Increase R & D investment and seize the commanding height of new technology in advance. The company invested 136 million yuan in research and development in Q1 in 22 years, with a year-on-year increase of 144.91%, which is mainly due to the fact that some research and development projects of the company have entered the key stage of development, increasing the research and development investment in related products, affecting the year-on-year increase of R & D expenditure. The company continues to promote new product design and process route upgrading, increase the development of high nickel materials, actively reserve material technology in xhev field, predict the future technology development route, and layout new generation battery material fields such as solid-state lithium battery and sodium ion battery.
Backed by Minmetals, the self supply of precursors closely follows the pace of production expansion. Minmetals Group is the actual controller of the company, providing the company with nickel cobalt lithium raw materials, ternary precursors and other resource support. The monthly production capacity of Jinchi materials, a subsidiary, has exceeded 3000 tons, and it is expected to achieve a production capacity of 35 Xj Electric Co.Ltd(000400) 00 tons in 22 years, all of which are used for its own continuous production.

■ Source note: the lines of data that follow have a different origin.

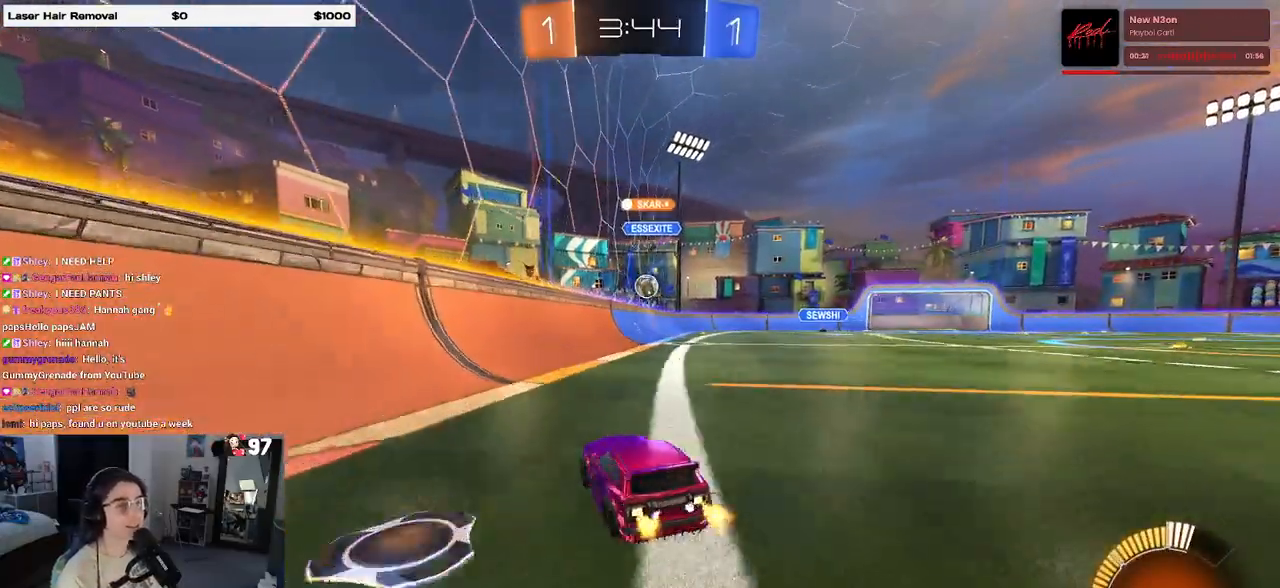
{"buttons": ["R1", "R2"], "left_stick": "down-left", "right_stick": "center", "events": [[117, "left_stick", "center"], [267, "R1", "down"], [283, "left_stick", "right"], [483, "left_stick", "down-left"]]}
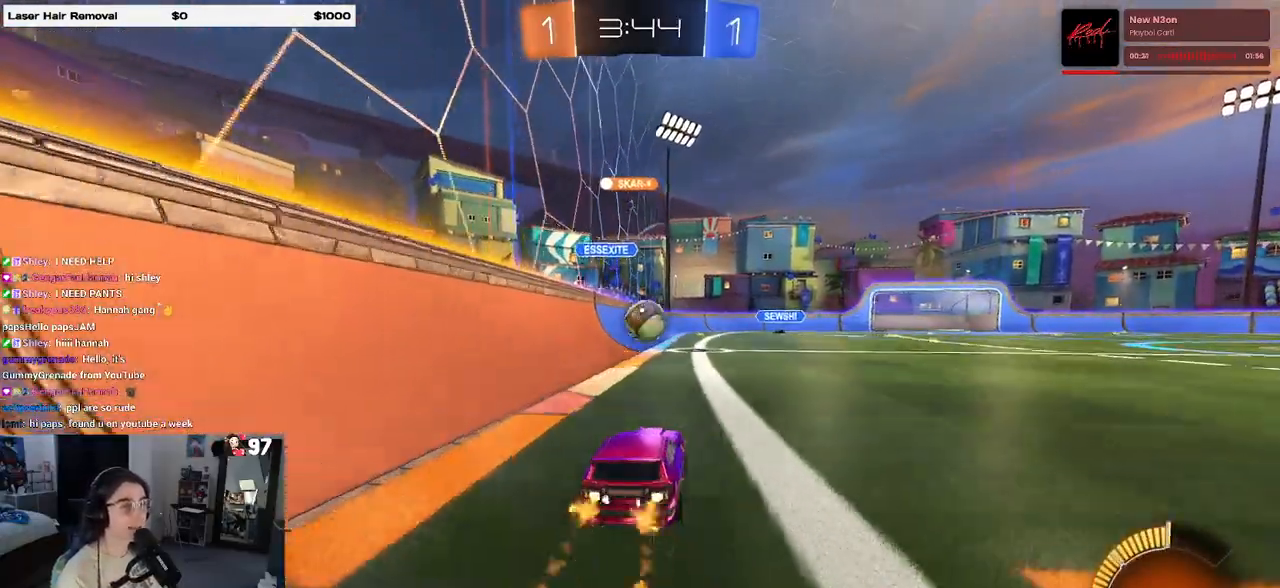
{"buttons": ["SQUARE", "R1", "R2"], "left_stick": "down-right", "right_stick": "center", "events": [[33, "CROSS", "down"], [83, "left_stick", "center"], [200, "CROSS", "up"], [350, "left_stick", "right"], [400, "CROSS", "down"], [467, "SQUARE", "down"], [500, "CROSS", "up"], [500, "left_stick", "down-right"]]}
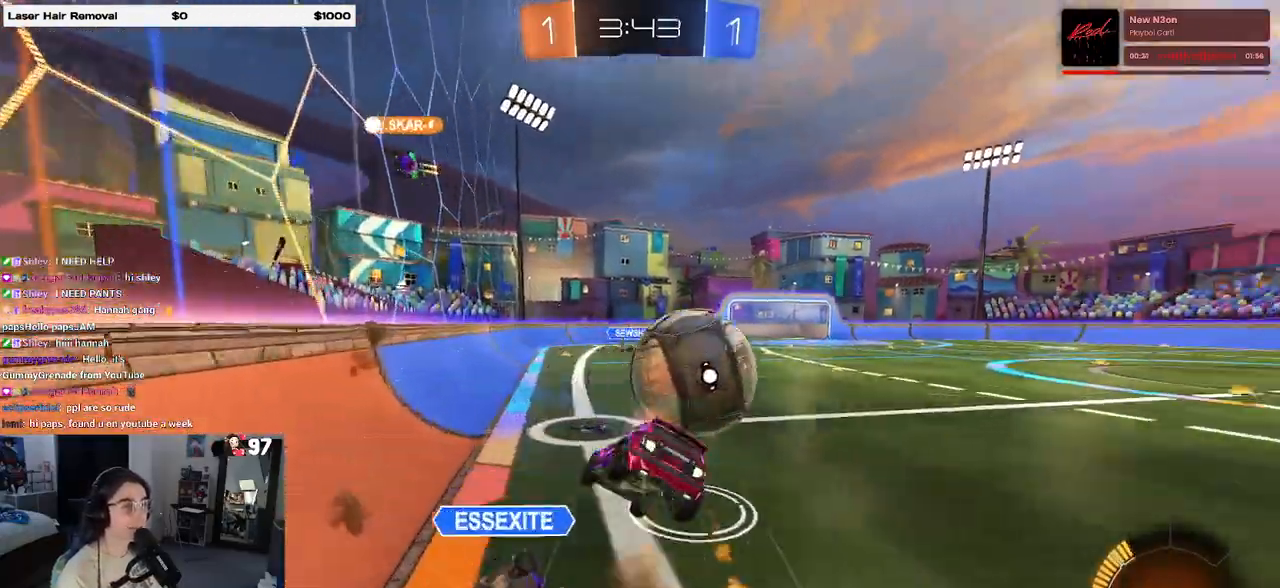
{"buttons": ["SQUARE", "R2"], "left_stick": "down-right", "right_stick": "center", "events": [[300, "R1", "up"]]}
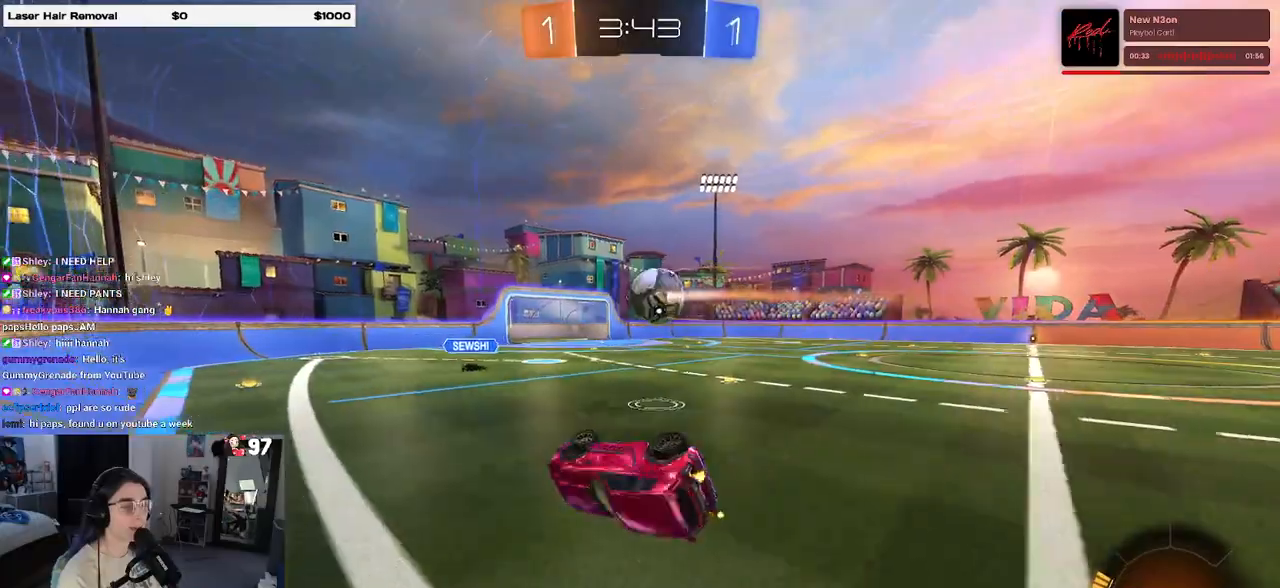
{"buttons": ["R2"], "left_stick": "center", "right_stick": "center", "events": [[233, "left_stick", "right"], [300, "SQUARE", "up"], [333, "left_stick", "center"]]}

Jinchi has mastered the core technology of precursor production, the production capacity has been continuously promoted, and the proportion of self supply is expected to be further improved in the future.
Investment suggestion: we expect the company to realize a net profit attributable to the parent company of 1.296 billion yuan, 2.021 billion yuan and 2.606 billion yuan in 22-24 years, with a year-on-year growth rate of 85%, 56% and 29%. The current share price corresponding to PE is 21, 13 and 10 times respectively. Considering that the company is in a high-quality track, with significant integration advantages and cost control significantly better than the industry average level, we maintain the “recommended” rating.
Risk tip: the sales volume of new energy vehicles is lower than expected; The progress of capacity expansion is less than expected; Price fluctuation of raw materials; Industry competition intensifies; Risk of large customer concentration.